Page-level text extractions
- - - -
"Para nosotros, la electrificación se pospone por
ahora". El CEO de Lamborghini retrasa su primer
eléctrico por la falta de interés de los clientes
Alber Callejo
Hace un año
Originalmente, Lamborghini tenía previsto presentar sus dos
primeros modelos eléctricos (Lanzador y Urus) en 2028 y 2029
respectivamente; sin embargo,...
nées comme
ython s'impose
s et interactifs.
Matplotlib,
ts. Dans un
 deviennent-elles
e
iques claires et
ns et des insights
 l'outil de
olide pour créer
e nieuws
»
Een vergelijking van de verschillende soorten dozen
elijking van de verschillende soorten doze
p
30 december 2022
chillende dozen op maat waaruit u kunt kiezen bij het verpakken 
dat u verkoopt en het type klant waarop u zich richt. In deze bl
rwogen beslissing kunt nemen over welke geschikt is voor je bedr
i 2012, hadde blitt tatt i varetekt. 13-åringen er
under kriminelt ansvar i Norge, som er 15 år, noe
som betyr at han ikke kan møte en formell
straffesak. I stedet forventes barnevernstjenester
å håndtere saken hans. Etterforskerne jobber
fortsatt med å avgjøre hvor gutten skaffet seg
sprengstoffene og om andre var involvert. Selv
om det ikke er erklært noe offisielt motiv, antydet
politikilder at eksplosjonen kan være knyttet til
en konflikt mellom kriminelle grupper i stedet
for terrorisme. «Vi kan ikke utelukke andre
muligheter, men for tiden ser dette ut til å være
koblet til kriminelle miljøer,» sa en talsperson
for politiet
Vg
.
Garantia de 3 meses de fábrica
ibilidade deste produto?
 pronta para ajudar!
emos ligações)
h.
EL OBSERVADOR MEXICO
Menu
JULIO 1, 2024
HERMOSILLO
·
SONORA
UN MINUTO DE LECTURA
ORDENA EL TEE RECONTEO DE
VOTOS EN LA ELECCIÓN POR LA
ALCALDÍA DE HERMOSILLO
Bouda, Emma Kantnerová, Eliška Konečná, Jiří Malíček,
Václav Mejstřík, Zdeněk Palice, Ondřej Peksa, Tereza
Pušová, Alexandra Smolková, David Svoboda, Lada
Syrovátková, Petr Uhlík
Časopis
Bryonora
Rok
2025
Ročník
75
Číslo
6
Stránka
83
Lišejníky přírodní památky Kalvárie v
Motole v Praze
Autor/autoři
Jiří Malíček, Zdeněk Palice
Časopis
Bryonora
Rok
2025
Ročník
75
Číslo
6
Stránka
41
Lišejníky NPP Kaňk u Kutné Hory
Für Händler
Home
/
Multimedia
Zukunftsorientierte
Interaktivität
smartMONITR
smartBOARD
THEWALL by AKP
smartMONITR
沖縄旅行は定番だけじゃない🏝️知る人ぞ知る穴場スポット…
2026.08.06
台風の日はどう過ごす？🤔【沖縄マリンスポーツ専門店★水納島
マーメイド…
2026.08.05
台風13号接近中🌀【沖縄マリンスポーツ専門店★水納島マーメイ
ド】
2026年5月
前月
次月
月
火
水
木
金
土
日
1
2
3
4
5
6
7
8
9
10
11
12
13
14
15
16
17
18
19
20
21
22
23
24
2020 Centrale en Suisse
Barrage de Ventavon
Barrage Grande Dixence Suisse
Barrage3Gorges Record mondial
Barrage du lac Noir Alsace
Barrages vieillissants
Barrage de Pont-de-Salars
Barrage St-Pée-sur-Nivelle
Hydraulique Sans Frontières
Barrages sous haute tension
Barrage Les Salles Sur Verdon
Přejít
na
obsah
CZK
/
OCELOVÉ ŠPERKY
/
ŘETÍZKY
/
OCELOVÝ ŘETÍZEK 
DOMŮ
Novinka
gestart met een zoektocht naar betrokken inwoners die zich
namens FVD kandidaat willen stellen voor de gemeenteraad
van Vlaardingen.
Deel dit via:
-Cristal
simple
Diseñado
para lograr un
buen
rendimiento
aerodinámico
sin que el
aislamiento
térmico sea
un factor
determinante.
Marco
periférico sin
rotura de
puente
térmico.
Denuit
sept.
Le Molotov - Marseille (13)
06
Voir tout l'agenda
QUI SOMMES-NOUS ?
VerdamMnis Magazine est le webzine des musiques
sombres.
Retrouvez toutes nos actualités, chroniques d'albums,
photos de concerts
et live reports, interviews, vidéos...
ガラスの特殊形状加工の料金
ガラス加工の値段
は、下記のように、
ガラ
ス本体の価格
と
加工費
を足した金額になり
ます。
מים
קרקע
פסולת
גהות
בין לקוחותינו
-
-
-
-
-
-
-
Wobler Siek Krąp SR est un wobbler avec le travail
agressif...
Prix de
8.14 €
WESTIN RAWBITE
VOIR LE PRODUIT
- - - -
Your reply must repeat the records above exactly and in full.

◆ **Reply**
"Para nosotros, la electrificación se pospone por
ahora". El CEO de Lamborghini retrasa su primer
eléctrico por la falta de interés de los clientes
Alber Callejo
Hace un año
Originalmente, Lamborghini tenía previsto presentar sus dos
primeros modelos eléctricos (Lanzador y Urus) en 2028 y 2029
respectivamente; sin embargo,...
nées comme
ython s'impose
s et interactifs.
Matplotlib,
ts. Dans un
 deviennent-elles
e
iques claires et
ns et des insights
 l'outil de
olide pour créer
e nieuws
»
Een vergelijking van de verschillende soorten dozen
elijking van de verschillende soorten doze
p
30 december 2022
chillende dozen op maat waaruit u kunt kiezen bij het verpakken 
dat u verkoopt en het type klant waarop u zich richt. In deze bl
rwogen beslissing kunt nemen over welke geschikt is voor je bedr
i 2012, hadde blitt tatt i varetekt. 13-åringen er
under kriminelt ansvar i Norge, som er 15 år, noe
som betyr at han ikke kan møte en formell
straffesak. I stedet forventes barnevernstjenester
å håndtere saken hans. Etterforskerne jobber
fortsatt med å avgjøre hvor gutten skaffet seg
sprengstoffene og om andre var involvert. Selv
om det ikke er erklært noe offisielt motiv, antydet
politikilder at eksplosjonen kan være knyttet til
en konflikt mellom kriminelle grupper i stedet
for terrorisme. «Vi kan ikke utelukke andre
muligheter, men for tiden ser dette ut til å være
koblet til kriminelle miljøer,» sa en talsperson
for politiet
Vg
.
Garantia de 3 meses de fábrica
ibilidade deste produto?
 pronta para ajudar!
emos ligações)
h.
EL OBSERVADOR MEXICO
Menu
JULIO 1, 2024
HERMOSILLO
·
SONORA
UN MINUTO DE LECTURA
ORDENA EL TEE RECONTEO DE
VOTOS EN LA ELECCIÓN POR LA
ALCALDÍA DE HERMOSILLO
Bouda, Emma Kantnerová, Eliška Konečná, Jiří Malíček,
Václav Mejstřík, Zdeněk Palice, Ondřej Peksa, Tereza
Pušová, Alexandra Smolková, David Svoboda, Lada
Syrovátková, Petr Uhlík
Časopis
Bryonora
Rok
2025
Ročník
75
Číslo
6
Stránka
83
Lišejníky přírodní památky Kalvárie v
Motole v Praze
Autor/autoři
Jiří Malíček, Zdeněk Palice
Časopis
Bryonora
Rok
2025
Ročník
75
Číslo
6
Stránka
41
Lišejníky NPP Kaňk u Kutné Hory
Für Händler
Home
/
Multimedia
Zukunftsorientierte
Interaktivität
smartMONITR
smartBOARD
THEWALL by AKP
smartMONITR
沖縄旅行は定番だけじゃない🏝️知る人ぞ知る穴場スポット…
2026.08.06
台風の日はどう過ごす？🤔【沖縄マリンスポーツ専門店★水納島
マーメイド…
2026.08.05
台風13号接近中🌀【沖縄マリンスポーツ専門店★水納島マーメイ
ド】
2026年5月
前月
次月
月
火
水
木
金
土
日
1
2
3
4
5
6
7
8
9
10
11
12
13
14
15
16
17
18
19
20
21
22
23
24
2020 Centrale en Suisse
Barrage de Ventavon
Barrage Grande Dixence Suisse
Barrage3Gorges Record mondial
Barrage du lac Noir Alsace
Barrages vieillissants
Barrage de Pont-de-Salars
Barrage St-Pée-sur-Nivelle
Hydraulique Sans Frontières
Barrages sous haute tension
Barrage Les Salles Sur Verdon
Přejít
na
obsah
CZK
/
OCELOVÉ ŠPERKY
/
ŘETÍZKY
/
OCELOVÝ ŘETÍZEK 
DOMŮ
Novinka
gestart met een zoektocht naar betrokken inwoners die zich
namens FVD kandidaat willen stellen voor de gemeenteraad
van Vlaardingen.
Deel dit via:
-Cristal
simple
Diseñado
para lograr un
buen
rendimiento
aerodinámico
sin que el
aislamiento
térmico sea
un factor
determinante.
Marco
periférico sin
rotura de
puente
térmico.
Denuit
sept.
Le Molotov - Marseille (13)
06
Voir tout l'agenda
QUI SOMMES-NOUS ?
VerdamMnis Magazine est le webzine des musiques
sombres.
Retrouvez toutes nos actualités, chroniques d'albums,
photos de concerts
et live reports, interviews, vidéos...
ガラスの特殊形状加工の料金
ガラス加工の値段
は、下記のように、
ガラ
ス本体の価格
と
加工費
を足した金額になり
ます。
מים
קרקע
פסולת
גהות
בין לקוחותינו
-
-
-
-
-
-
-
Wobler Siek Krąp SR est un wobbler avec le travail
agressif...
Prix de
8.14 €
WESTIN RAWBITE
VOIR LE PRODUIT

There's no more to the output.